Indústria automobilística termina 2017 com aumento de vendas

Postado por Redação Ônibus de Campinas em 31 de dezembro de 2017 às 13:48

Com informações do Estadão Conteúdo
Depois de quatro anos de queda, a indústria automobilística brasileira vai encerrar o ano com crescimento de mais de 9% nas vendas, uma alta acima das projeções feitas pelas montadoras.

Segundo analistas, a recuperação do mercado de carros novos começou no segundo semestre, pautada pela melhora da economia – ou seja, sem artificialismos como corte de impostos e crédito facilitado, medidas adotadas no período pré-crise.








Até o dia 26 deste mês foram vendidos 178,9 mil automóveis, comerciais leves, caminhões e ônibus, segundo dados do mercado.

Se a média de vendas diárias for mantida, dezembro fechará com cerca de 210 mil unidades vendidas.

No ano, a soma já está em 2,206 milhões de unidades e deve ficar próxima a 2,240 milhões, ante 2,050 milhões em 2016.

Há uma projeção de nova alta de 15% em 2018, movimento que será seguido pelo setor de consumo em geral em diferentes proporções.

----

Tarefa proposta 1. Resuma o parágrafo da notícia que começa com "Segundo analistas" em uma frase mais curta, mantendo os fatos principais.
Tarefa proposta 2. Transcreva da notícia o trecho iniciado nas palavras "Até o dia 26", parando logo depois de "em diferentes proporções.".
Os itens a seguir vêm de outra fonte.

Itens extraídos.
----

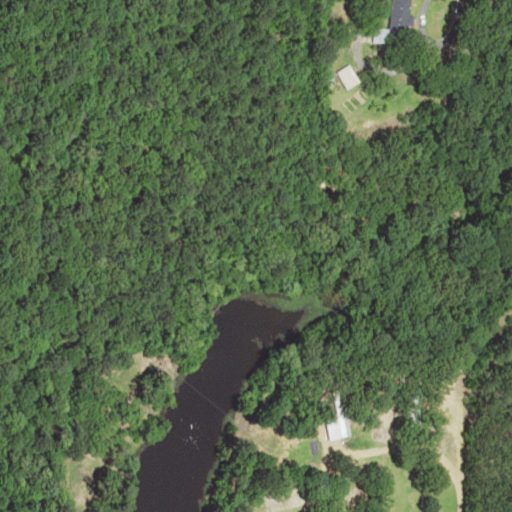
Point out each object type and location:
building: (384, 23)
building: (337, 74)
building: (409, 405)
building: (325, 416)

----

Resposta do exercício 1. A recuperação das vendas de carros novos começou no segundo semestre, impulsionada pela melhora da economia, sem recursos artificiais como corte de impostos e crédito facilitado, usados antes da crise.

Resposta do exercício 2.
Até o dia 26 deste mês foram vendidos 178,9 mil automóveis, comerciais leves, caminhões e ônibus, segundo dados do mercado.

Se a média de vendas diárias for mantida, dezembro fechará com cerca de 210 mil unidades vendidas.

No ano, a soma já está em 2,206 milhões de unidades e deve ficar próxima a 2,240 milhões, ante 2,050 milhões em 2016.

Há uma projeção de nova alta de 15% em 2018, movimento que será seguido pelo setor de consumo em geral em diferentes proporções.